-- THE TASK --
Turn the listing below into a numbered list with one line per entry, omitting the blank lines and leaving out the pictures.

-- AVAILABLE DATA --
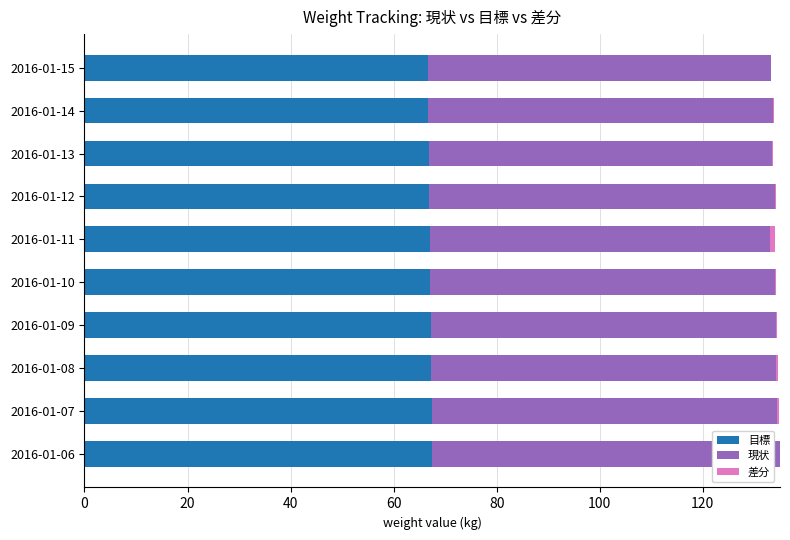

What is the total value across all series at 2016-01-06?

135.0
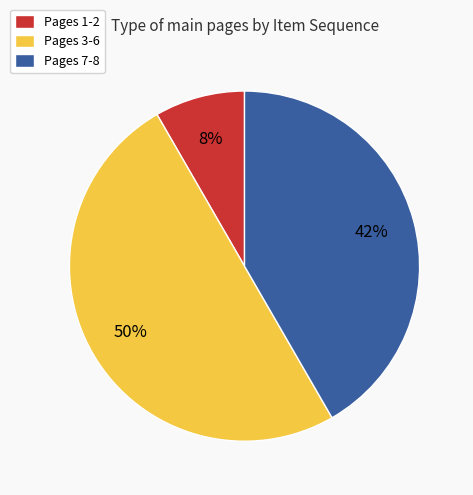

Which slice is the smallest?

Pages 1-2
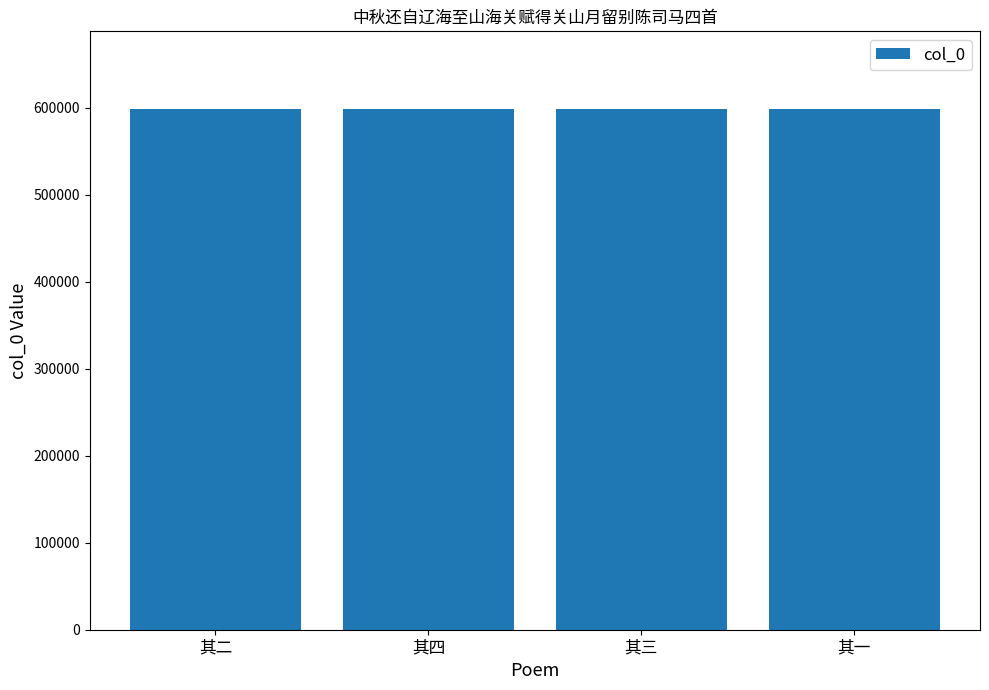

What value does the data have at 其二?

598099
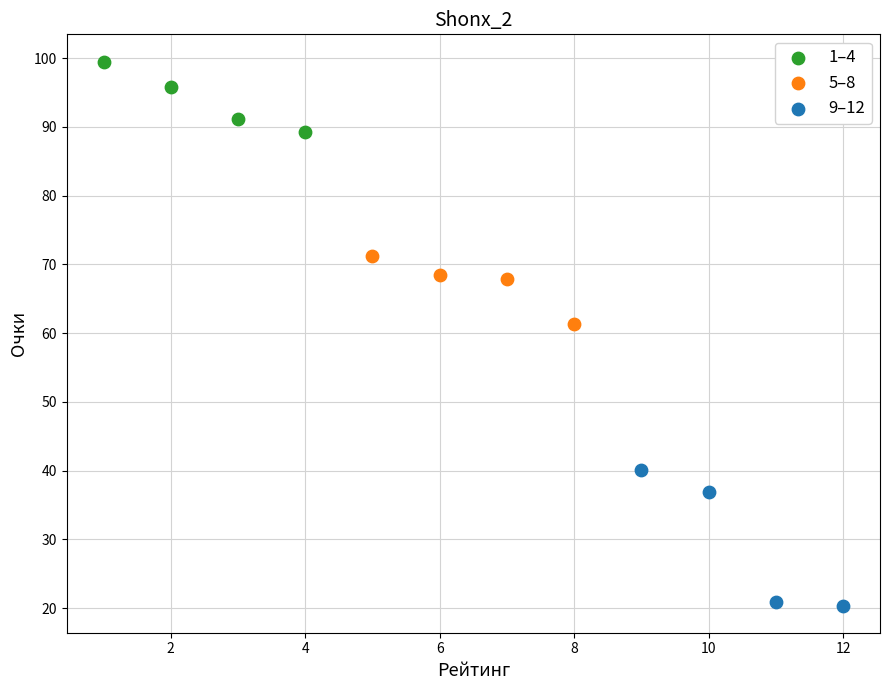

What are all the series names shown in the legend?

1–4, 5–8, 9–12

-- ANSWER TO THE PROBLEM --
1. What is the total value across all series at 2016-01-06?
2. 135.0
3. Which slice is the smallest?
4. Pages 1-2
5. What value does the data have at 其二?
6. 598099
7. What are all the series names shown in the legend?
8. 1–4, 5–8, 9–12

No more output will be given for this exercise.